The Government has announced a €15 billion bailout package to prop up the economy and support businesses hit by the coronavirus pandemic.

Speaking at a Helsinki press conference on Friday, Prime Minister Sanna Marin (SDP) outlined the steps her coalition government will take, which include up to €15 billion of financing, mainly in the form of financial loans and guarantees.

Although there’s little in the way of direct cash for small businesses, as has been seen in some other EU countries, the package is being welcomed by experts.

“The hot take is that this is good news, and the confidence is back on track” says Sami Pakarinen, Chief Economic Policy Advisor at the Confederation of Finnish Industries EK.

“There was a big question about what is happening to the confidence in Finnish industry, and how firms are thinking about this situation. They were very worried. But now confidence is back on track” he tells News Now Finland.

The measures outlined by the Government aim to secure, in particular, the livelihoods of people who are laid off or lose their jobs.

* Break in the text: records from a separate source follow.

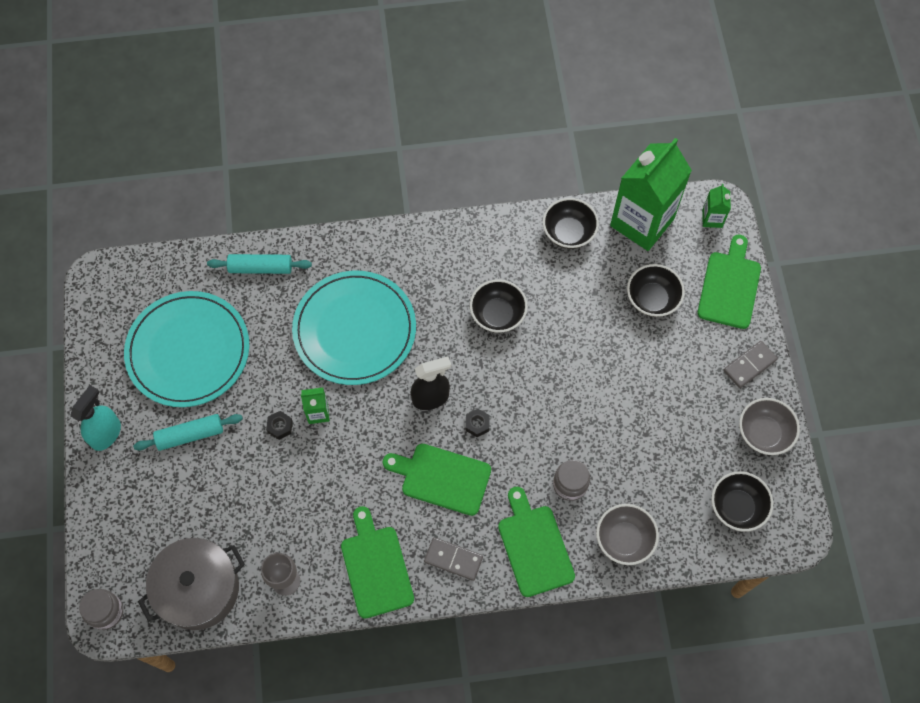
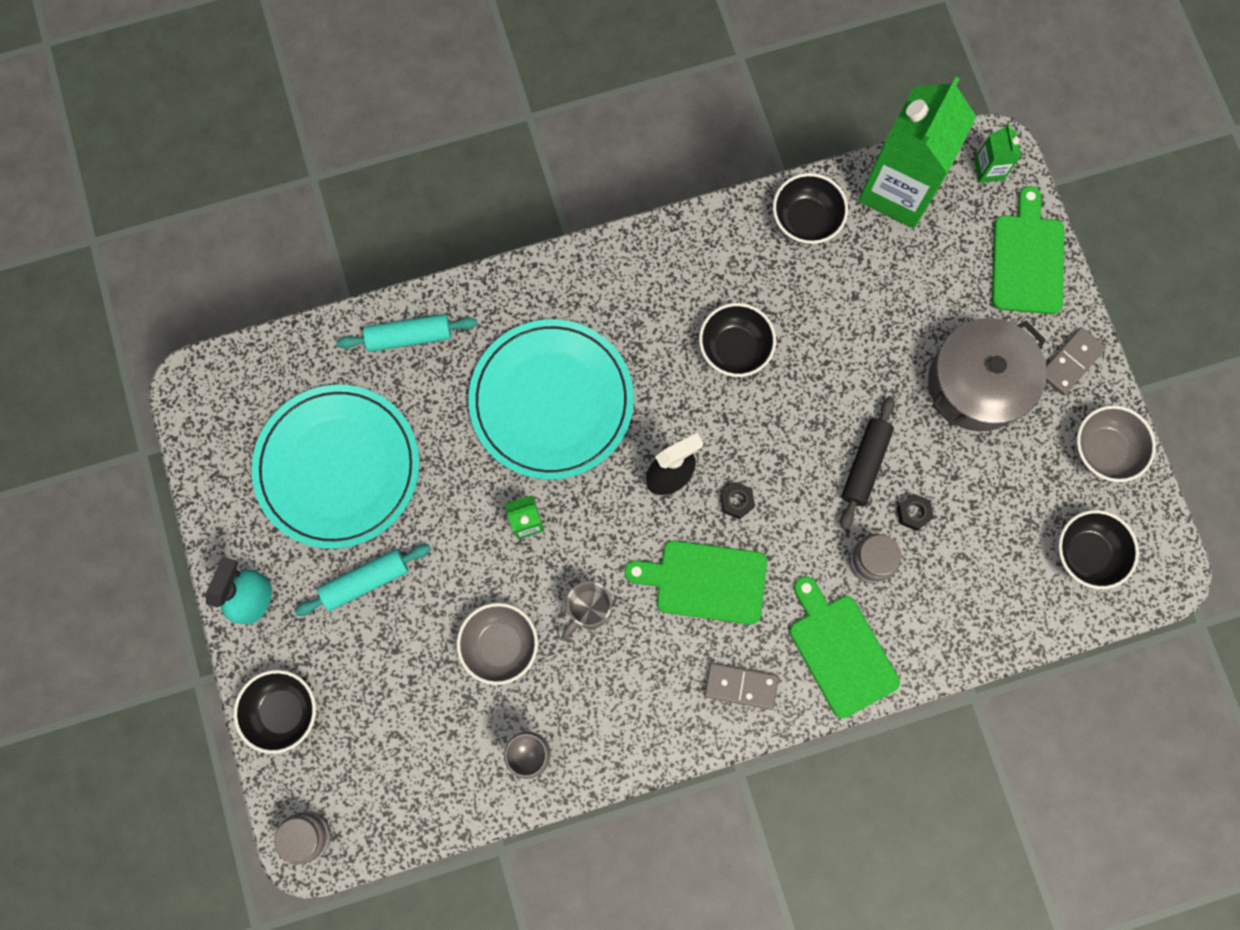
camera: 10 degrees left, 10 degrees up
grey pot [138,538,245,630] -> grey pot moved to [928,318,1047,431]
black nut [266,411,293,440] -> black nut moved to [897,494,934,531]
green cutting board [341,506,414,619] -> none
grey bowl [596,504,659,565] -> grey bowl moved to [457,603,538,685]
black bowl [627,264,685,317] -> black bowl moved to [233,670,316,754]
none -> grey mug [562,581,612,640]
none -> black rolling pin [840,396,895,529]

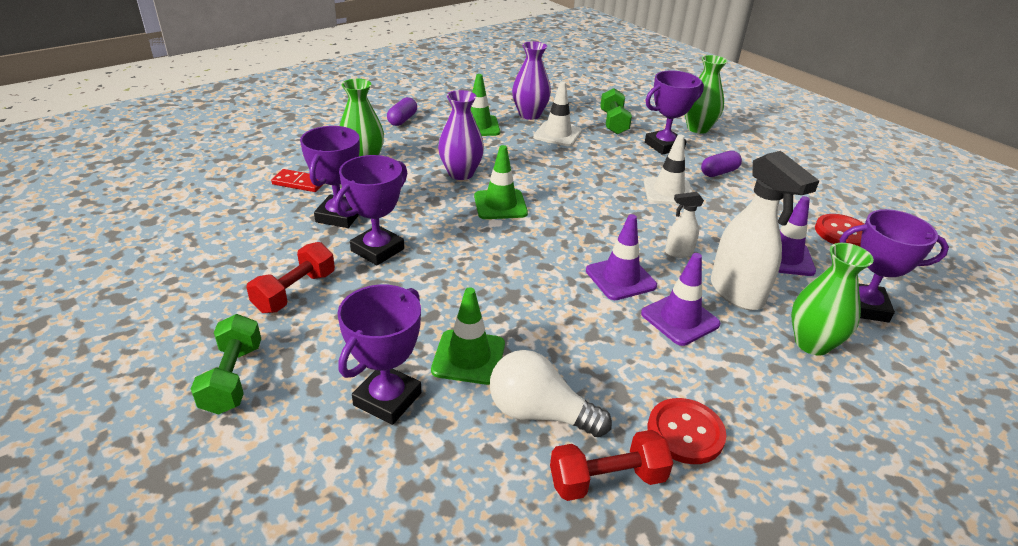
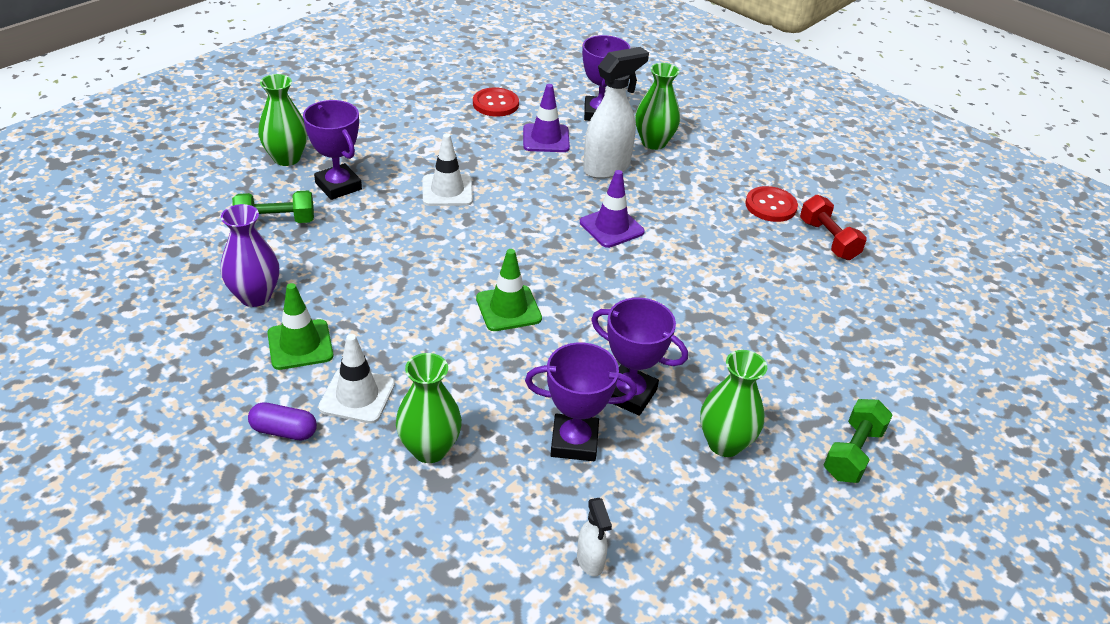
camera: 100 degrees left, 5 degrees up
green dumbbell [191,314,261,415] -> green dumbbell turned 45 degrees counterclockwise [824,399,893,483]
red dumbbell [246,242,335,313] -> green vase [700,350,767,457]
red domino [271,169,322,192] -> none
purple trophy [337,285,421,425] -> none
green traffic cone [431,287,505,385] -> none
purple vase [438,90,484,180] -> none
white light bulb [490,350,612,437] -> none
white traffic cone [533,81,582,146] -> white traffic cone moved to [318,334,395,424]
purple traffic cone [641,253,720,346] -> none
white spray bottle [665,192,704,258] -> white spray bottle moved to [577,498,612,577]
purple capsule [701,151,742,177] -> none

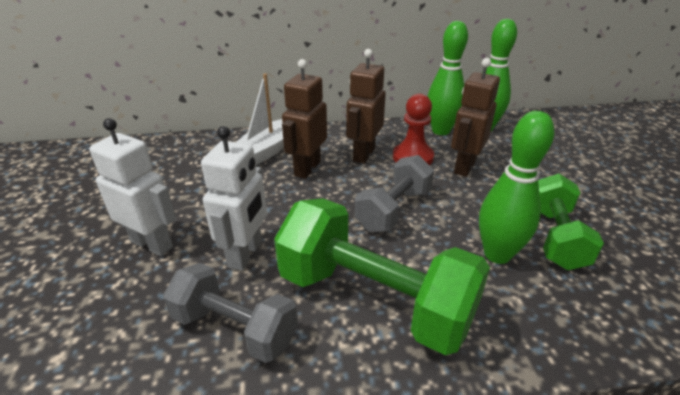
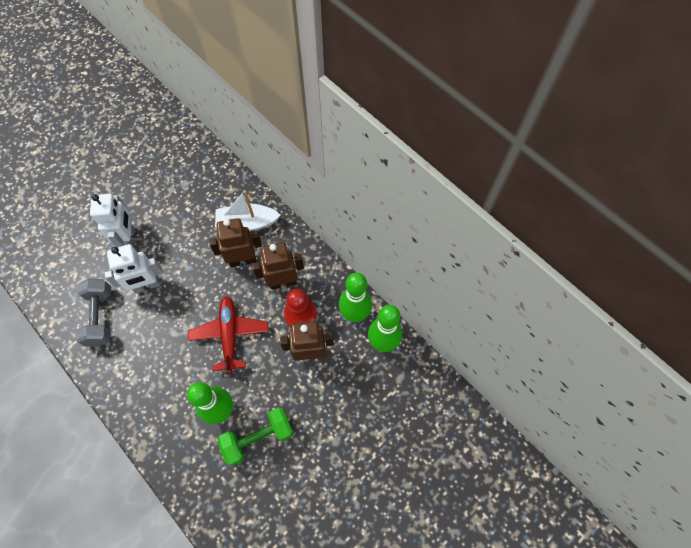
camera: 55 degrees right, 30 degrees up
green dumbbell [274,198,490,355] -> none
grey dumbbell [355,155,434,232] -> red plane [188,296,268,373]

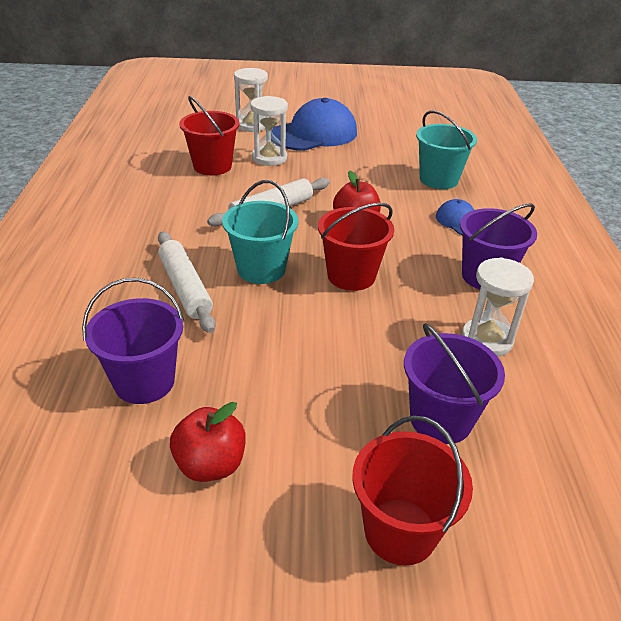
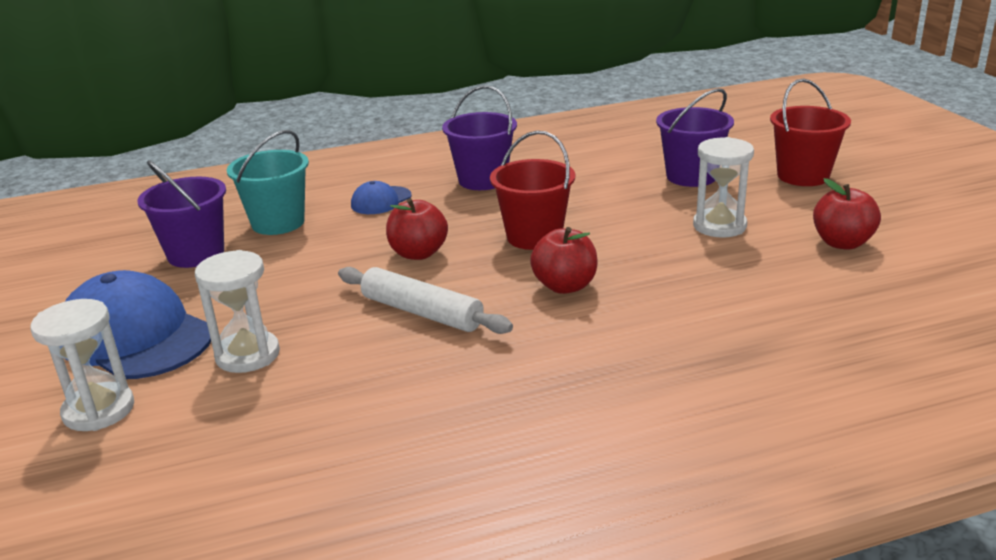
camera: 105 degrees left, 10 degrees down
purple bucket [82,278,184,404] -> purple bucket moved to [137,160,226,268]
white rolling pin [158,231,216,333] -> none
red bucket [179,96,240,175] -> none
turquoise bucket [222,180,298,284] -> red apple [530,227,598,294]
white hourglass [462,257,534,357] -> white hourglass moved to [693,137,754,238]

They will also make it easier for companies to adapt to the difficult situation.

The biggest chunk of cash is coming through Finnvera, a state-backed financing companies that provides loans for businesses. There’s also an extra €150 million for Business Finland to use for fast-start business support activities – in addition to money already announced to help specifically businesses involved in tourism, creative or performing industries hit by the coronavirus epidemic.

“We strongly strengthen corporate support during the coronavirus epidemic” says Mika Lintilä (Centre) Minister of Economic Affairs.

“We are targeting additional funding for Finnvera, Business Finland and ELY Centers to improve the chances of companies coping with a difficult situation” he adds.

The Government says there’s likely to be a further announcement of more money being made available at regional or municipality level as well.

File picture of small business and economy / Credit: iStock

Taking on extra debt burden

While most of the Government’s financial aid comes in the form of loans – they’re also encouraging businesses first to talk to their banks for extra cash, and saying that banks will be more flexible when it comes to lending money – there is a worry about taking on more debt.

“Of course the debt is a risky thing, but the situation is so acute now that we have to send the message that the state guarantees, and the banks deliver” says EK’s Sami Pakarinen.

“That’s one reasons why you shouldn’t give so much weight to the debt situation. If we didn’t act so rapidly then we would have a situation where there’s a wave of bankruptcies and mass unemployment.”

Pakarinen says the Government cannot guarantee that no firms go under, but that today’s bailout package should give confidence especially if things get moving quickly.

“I would say that lots of things now depend on what happens in concrete terms, how the financial guarantees are transmitted in the banking system” says Pakarinen.

“We need concrete examples for firms and entrepreneurs how and where they should contact, and how they can actually get the finances from the state.”